Last year, scientists fired projectiles into the sort of icy mixes believed to constitute the core of comets. The idea was to replicate the shock force of a comet striking the surface of primeval Earth. From out of the frigid fog morphed several amino acids—D- and L-alanines, along with non-protein amino acids and their precursors.

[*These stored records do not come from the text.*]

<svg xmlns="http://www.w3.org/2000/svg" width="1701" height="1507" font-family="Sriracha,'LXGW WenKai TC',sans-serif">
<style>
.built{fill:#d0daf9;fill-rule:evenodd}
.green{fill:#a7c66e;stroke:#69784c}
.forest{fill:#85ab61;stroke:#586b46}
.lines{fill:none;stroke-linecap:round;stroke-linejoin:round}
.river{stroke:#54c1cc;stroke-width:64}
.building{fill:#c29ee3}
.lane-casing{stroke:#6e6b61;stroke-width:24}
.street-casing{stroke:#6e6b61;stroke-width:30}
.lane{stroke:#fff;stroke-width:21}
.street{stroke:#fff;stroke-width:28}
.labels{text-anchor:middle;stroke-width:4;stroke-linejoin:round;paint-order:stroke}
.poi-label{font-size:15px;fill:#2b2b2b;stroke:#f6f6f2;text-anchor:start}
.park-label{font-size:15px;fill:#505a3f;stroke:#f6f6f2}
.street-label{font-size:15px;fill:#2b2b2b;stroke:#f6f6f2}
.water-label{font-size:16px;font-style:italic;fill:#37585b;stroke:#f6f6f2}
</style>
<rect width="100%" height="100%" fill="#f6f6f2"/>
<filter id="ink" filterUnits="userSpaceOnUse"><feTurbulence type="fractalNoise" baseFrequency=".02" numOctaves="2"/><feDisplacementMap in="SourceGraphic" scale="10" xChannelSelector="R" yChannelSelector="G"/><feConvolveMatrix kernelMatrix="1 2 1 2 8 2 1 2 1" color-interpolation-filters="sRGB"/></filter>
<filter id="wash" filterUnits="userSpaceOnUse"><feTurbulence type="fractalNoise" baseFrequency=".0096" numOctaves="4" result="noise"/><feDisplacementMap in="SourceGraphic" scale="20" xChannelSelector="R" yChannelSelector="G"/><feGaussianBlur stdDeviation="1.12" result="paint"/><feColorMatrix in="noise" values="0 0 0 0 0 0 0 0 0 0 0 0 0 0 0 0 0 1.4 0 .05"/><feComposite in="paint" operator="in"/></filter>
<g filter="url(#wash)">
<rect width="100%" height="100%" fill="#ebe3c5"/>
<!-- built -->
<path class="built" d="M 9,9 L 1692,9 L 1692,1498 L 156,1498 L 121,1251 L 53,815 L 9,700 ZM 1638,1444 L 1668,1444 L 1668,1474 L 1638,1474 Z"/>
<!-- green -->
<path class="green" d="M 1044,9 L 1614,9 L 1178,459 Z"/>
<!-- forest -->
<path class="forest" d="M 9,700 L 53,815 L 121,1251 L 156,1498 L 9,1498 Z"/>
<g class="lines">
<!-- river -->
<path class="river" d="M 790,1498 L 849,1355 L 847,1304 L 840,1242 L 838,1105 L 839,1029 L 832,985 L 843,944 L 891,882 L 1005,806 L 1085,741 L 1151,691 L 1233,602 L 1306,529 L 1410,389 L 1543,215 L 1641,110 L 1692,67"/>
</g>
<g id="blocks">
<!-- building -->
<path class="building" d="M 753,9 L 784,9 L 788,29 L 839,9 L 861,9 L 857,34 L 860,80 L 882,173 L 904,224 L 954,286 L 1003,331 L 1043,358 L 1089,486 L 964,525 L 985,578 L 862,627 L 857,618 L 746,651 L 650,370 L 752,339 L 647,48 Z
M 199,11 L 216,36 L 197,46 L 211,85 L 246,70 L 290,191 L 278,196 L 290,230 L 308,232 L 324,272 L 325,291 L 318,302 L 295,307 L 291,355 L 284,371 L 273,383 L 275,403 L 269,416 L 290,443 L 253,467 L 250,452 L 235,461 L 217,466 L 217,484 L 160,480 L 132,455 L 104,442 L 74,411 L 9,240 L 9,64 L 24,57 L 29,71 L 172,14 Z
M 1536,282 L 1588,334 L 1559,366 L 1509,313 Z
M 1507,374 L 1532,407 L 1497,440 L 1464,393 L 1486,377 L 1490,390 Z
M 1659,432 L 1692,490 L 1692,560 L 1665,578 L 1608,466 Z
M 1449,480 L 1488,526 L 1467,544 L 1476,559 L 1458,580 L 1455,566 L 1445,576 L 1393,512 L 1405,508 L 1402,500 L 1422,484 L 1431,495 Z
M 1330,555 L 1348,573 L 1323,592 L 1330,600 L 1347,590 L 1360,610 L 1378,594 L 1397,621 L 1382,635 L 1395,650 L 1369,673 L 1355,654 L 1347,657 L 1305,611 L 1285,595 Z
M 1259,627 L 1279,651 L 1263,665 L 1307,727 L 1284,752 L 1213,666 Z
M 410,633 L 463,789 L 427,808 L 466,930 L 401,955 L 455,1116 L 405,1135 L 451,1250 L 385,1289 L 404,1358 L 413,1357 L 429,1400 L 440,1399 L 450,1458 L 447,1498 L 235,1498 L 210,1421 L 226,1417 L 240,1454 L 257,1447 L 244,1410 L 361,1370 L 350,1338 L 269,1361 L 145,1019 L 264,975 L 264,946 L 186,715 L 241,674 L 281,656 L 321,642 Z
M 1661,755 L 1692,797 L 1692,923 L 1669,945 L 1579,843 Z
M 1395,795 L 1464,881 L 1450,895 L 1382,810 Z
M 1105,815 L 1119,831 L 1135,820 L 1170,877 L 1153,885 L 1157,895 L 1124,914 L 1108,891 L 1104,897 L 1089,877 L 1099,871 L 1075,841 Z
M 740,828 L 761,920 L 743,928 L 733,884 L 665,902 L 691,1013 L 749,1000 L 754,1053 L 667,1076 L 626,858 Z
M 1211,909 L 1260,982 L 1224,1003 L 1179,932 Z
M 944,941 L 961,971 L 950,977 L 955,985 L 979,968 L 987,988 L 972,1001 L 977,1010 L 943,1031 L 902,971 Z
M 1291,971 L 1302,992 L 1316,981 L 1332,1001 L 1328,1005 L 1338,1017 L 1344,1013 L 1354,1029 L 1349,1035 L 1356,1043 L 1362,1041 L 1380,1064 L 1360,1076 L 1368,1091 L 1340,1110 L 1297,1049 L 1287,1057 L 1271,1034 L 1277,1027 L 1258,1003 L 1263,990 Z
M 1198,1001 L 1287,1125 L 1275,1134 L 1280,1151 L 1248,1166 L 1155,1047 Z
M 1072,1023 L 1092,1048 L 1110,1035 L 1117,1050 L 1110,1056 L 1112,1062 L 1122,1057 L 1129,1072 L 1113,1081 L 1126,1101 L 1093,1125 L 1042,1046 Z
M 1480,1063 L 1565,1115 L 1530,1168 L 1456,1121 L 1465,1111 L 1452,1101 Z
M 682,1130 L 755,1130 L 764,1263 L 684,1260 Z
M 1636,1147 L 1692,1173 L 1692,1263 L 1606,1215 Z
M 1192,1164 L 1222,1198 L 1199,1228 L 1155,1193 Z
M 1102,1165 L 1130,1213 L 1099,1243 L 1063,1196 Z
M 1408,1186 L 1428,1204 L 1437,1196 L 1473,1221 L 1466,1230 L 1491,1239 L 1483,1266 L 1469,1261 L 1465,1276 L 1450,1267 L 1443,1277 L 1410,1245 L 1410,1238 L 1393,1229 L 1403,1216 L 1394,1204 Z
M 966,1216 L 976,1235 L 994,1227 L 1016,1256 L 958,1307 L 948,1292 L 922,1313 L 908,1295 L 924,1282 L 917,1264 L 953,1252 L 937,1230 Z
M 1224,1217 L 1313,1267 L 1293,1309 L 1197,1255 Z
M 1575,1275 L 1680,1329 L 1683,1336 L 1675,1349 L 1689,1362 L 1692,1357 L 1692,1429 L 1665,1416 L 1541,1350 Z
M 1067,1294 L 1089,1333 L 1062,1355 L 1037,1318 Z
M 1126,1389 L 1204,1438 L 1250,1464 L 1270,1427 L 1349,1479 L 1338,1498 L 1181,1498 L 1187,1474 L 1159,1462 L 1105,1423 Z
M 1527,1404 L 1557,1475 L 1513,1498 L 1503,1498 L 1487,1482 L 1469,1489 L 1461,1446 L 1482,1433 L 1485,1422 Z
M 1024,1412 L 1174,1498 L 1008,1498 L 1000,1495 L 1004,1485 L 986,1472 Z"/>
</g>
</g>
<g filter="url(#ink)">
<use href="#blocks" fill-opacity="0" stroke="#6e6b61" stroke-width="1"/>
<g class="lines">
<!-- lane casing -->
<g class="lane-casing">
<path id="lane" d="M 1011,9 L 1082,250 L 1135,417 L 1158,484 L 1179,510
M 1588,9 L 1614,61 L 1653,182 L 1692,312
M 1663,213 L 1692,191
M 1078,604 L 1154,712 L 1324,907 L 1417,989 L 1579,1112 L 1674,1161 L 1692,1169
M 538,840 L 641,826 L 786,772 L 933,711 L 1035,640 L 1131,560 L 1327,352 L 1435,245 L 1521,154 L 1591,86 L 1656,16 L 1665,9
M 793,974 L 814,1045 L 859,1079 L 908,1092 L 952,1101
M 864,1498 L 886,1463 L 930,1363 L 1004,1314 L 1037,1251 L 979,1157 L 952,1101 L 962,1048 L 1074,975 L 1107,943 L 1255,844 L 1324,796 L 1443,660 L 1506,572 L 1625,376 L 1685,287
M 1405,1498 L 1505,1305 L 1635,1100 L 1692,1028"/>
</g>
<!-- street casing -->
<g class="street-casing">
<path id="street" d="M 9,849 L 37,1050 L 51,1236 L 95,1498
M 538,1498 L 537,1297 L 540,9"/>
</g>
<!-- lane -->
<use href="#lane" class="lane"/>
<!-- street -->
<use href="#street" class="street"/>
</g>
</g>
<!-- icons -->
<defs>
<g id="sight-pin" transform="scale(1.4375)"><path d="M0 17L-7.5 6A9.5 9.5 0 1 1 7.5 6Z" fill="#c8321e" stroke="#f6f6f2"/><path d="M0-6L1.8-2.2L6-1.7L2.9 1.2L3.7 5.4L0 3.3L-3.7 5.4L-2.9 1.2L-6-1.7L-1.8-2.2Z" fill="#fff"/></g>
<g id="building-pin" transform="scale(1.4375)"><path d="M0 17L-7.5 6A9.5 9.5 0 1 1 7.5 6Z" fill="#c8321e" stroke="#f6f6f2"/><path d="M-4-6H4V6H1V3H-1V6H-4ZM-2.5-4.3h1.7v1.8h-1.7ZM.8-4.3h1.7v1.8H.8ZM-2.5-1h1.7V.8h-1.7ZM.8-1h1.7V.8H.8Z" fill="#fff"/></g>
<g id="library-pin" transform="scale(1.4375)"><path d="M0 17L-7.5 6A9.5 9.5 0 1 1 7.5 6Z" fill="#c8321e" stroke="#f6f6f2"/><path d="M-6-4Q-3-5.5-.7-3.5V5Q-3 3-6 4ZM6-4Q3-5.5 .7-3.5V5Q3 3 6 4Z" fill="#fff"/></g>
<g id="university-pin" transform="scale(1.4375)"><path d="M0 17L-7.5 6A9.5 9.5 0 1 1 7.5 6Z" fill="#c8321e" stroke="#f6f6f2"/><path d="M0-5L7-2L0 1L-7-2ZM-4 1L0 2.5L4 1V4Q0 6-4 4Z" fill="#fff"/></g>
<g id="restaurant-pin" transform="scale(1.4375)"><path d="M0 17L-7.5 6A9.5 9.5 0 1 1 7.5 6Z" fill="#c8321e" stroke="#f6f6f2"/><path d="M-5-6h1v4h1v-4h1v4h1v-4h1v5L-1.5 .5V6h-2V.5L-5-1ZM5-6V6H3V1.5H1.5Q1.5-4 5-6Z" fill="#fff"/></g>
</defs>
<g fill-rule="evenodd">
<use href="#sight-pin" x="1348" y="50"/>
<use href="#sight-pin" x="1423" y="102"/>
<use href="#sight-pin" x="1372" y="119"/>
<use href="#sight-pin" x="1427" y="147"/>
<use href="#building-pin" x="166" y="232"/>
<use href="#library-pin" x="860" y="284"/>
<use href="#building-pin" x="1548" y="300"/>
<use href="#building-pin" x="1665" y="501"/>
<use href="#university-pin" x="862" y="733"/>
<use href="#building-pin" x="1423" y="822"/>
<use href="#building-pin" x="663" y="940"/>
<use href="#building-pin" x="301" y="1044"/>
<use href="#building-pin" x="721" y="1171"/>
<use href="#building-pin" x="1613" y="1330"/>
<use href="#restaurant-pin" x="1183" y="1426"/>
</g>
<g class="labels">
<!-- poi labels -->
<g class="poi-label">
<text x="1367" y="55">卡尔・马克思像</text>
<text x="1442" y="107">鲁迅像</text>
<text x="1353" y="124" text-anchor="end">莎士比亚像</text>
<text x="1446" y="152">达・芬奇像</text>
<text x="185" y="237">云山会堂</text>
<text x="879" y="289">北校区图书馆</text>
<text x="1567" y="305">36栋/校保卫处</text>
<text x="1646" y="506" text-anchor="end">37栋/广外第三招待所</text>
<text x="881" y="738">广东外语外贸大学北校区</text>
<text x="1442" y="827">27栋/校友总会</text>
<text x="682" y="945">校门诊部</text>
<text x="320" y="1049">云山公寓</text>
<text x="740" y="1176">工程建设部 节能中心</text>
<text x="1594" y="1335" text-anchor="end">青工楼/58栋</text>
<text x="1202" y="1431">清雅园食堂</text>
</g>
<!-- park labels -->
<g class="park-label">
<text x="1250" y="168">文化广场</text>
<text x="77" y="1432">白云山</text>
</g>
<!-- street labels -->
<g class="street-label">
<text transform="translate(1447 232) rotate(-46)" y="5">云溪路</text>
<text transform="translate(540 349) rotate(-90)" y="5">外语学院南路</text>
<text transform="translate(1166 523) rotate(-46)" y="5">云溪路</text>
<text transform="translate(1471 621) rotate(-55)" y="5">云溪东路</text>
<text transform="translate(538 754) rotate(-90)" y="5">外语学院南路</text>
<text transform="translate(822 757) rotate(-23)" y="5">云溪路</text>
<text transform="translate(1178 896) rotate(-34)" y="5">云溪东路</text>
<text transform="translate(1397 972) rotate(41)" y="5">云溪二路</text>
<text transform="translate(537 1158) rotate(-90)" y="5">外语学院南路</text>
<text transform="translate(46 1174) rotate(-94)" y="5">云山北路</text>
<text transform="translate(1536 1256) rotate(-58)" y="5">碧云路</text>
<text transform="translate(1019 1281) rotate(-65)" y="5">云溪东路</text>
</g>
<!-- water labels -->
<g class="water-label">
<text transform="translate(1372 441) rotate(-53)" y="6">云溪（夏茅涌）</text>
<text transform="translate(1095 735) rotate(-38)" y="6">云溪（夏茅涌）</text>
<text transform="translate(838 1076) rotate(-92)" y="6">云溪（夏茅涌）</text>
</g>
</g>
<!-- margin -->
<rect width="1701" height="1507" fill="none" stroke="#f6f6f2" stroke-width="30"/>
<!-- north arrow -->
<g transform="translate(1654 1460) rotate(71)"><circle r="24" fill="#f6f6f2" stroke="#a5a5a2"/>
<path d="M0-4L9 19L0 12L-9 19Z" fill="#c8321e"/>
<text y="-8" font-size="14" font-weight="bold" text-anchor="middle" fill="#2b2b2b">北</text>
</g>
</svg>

When the solar system was still forming, it may have been Jupiter’s gravity that deter­mined the fate of life on Earth—that massive grip held nearby proto-planets apart. The dislocated bodies went on colliding instead, fragmenting into a vast asteroid belt. If the young Jupiter had strayed into that belt, it would have scattered the asteroids. Had it settled into a more distant orbit, asteroids would have been free to pound Earth into a lifeless void. Instead, the fortuitous balance struck meant that just enough asteroids could reach Earth—bearing their organic germs—without rendering oblivion.

Because the atmosphere was thinner then, many more comets and meteors survived intact to pepper proto-Earth during a (still theoretical) galactic rain dubbed The Late Heavy Bombardment, somewhere between 4.1 and 3.8 billion years ago.

Last July, scientists from the University of Sheffield launched sampling balloons into the high stratosphere during a meteor shower and collected ‘biological entities’.

“Life is coming into Earth from space all the time. Immediately you walk outside the house,” study leader Dr Milton Wainwright told BBC Radio, “you’re going to be covered in microrganisms or biological entities coming from space. We believe they’ve been coming in from the year dot.”

Regardless of how they appeared on Earth, amino acids—even complete proteins—are not enough to constitute life. We know still less about what happened next, but the assumption is that those molecules developed into self-replicating organic compounds. Exactly how that happened is still a mystery, but one thing is becoming clear: the means was readily available. The ingredients of life are in widespread circulation, certainly throughout our solar system, probably throughout the Milky Way, and possibly throughout the universe. In 2012, Jes Jorgensen and Jan M. Hollis from Copenhagen University used a radio telescope to detect glycolaldehyde—a sugar molecule—400 light years from Earth.

Glycolaldehyde is an essential compo­nent of ribonucleic acid, or RNA, and the Murchison meteorite contained others: uracil and sister molecules including xanthine. Scientists say complex organic solids could be created naturally by stars. A 2011 NASA paper suggested that adenine, guanine and other related organic nucleo bases were synthesised in deep space.

It may be that terrestrial amino acids and proteins didn’t need to find a way to coalesce and replicate: the solution was delivered to them aboard meteors and comets. It’s easy to think of life as a miraculous fluke. But with all that tinder billowing about the universe, something was always going to catch alight. With every new scientific discovery, life is looking more and more like an inevitability.